Getting Our Bearings: Improving Geography in Schools

By Jack Winterburn

In September 2023, Ofsted research and analysis published their subject report on Geography in schools. 

Key findings

Since Ofsted’s previous subject report, a noticeable improvement in curriculum planning has taken place. Knowledge and skills are now better sequenced to enable students to build their learning. 

Yet in secondary schools, content was often taught as laid out in the exam specification, making it difficult for students to make connections.  

In early years, there has been a development in students’ geographic knowledge. However, in primary schools, geography is often being lost in cross-curricular ‘topic’ approaches. In secondary schools, the report noted that geography at Key Stage 3 often lacked challenge or was not subject specific.  

Furthermore, the opportunities for developing fieldwork skills are still lacking across key stages. 

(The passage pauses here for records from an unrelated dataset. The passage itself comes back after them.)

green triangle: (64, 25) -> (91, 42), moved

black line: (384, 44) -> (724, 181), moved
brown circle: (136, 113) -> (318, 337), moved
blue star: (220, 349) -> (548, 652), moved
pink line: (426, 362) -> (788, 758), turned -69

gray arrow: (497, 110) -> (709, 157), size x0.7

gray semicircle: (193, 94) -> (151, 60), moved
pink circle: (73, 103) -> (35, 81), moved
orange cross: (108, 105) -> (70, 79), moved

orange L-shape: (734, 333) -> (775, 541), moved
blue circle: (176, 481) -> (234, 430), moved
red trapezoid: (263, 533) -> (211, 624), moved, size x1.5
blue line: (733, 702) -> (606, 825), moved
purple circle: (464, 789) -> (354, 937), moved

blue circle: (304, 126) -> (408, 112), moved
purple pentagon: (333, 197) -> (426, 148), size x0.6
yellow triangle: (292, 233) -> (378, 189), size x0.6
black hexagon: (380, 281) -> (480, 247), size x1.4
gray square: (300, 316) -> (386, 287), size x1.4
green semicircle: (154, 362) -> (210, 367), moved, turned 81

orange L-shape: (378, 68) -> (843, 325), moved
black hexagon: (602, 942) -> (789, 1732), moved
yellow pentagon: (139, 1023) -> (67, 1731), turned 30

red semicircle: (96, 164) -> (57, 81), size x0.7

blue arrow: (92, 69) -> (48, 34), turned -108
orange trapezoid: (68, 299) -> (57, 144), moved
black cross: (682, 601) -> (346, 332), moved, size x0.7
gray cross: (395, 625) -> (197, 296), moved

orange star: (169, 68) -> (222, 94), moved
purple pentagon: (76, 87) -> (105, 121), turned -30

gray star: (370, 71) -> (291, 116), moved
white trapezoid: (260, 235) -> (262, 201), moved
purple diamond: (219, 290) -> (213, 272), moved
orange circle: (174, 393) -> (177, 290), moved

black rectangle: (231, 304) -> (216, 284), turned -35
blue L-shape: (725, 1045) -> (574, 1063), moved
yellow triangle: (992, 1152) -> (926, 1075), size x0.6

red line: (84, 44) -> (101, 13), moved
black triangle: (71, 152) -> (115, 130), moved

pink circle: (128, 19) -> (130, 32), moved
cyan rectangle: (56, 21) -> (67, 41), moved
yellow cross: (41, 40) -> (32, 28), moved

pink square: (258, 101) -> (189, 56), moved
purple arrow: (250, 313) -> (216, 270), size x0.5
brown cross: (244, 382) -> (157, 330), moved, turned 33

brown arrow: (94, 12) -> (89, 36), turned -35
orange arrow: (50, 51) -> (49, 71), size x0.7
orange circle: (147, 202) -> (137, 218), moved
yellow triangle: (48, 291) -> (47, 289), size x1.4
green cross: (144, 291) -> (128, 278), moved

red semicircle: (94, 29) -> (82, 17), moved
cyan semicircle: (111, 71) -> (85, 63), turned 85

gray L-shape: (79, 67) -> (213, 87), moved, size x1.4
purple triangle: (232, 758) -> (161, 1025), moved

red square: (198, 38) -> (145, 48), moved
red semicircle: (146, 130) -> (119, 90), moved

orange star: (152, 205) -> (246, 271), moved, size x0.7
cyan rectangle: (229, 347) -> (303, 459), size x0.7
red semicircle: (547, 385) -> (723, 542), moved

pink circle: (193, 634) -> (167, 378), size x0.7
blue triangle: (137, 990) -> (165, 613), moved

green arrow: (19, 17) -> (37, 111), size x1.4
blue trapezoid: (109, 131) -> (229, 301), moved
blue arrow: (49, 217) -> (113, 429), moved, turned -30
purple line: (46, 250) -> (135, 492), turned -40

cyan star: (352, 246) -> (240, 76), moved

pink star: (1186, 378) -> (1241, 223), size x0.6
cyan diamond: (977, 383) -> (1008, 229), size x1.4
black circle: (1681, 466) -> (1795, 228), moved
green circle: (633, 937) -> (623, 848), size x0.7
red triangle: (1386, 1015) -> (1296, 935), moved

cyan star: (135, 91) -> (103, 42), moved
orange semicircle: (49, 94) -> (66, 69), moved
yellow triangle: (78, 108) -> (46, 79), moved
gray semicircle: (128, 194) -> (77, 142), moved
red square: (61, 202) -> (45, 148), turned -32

Several recommendations to ensure high-quality geography education from the report can be summarised as follows:

  1. Ensure the curriculum is sequenced at all key stages enabling the effective transition into new content
  2. Consider the prior knowledge needed to access more complex ideas/concepts
  3. Consider how pupils will build knowledge over a series of topics and apply concepts to different scenarios
  4. Identify misconceptions and plan strategies to overcome them
  5. Teach fieldwork skills – collecting, presenting, analysing, and evaluating data

What can we learn from this?

As practitioners, we often overlook the importance of sequencing content and how building knowledge and skills is vital in developing our students into successful geographers. 

Without consideration of the prior knowledge needed to access complex ideas, we are setting our students up to fail by expecting them to ‘run before they can walk’. 

Taking time to reflect on what went well when teaching a topic and what felt more difficult can help us to sequence the content in a way which best supports our learners. 

It also enables us to consider the misconceptions our students face, why they have them, and pre-empt similar misconceptions in the future. 

We must also learn to take more risks. To some, the thought of leading fieldwork feels daunting. But a well-planned fieldwork session can allow students to gain invaluable experience that cannot be replicated in the classroom. As a geography network, we have discussed the importance of fieldwork and strategies to embed this in primary schools. 

This report highlights that the teaching of geography is making progress in the right direction. As a trust, to further improve we must reflect on the learning experiences our students have and what we can do to make their learning journey more interconnected.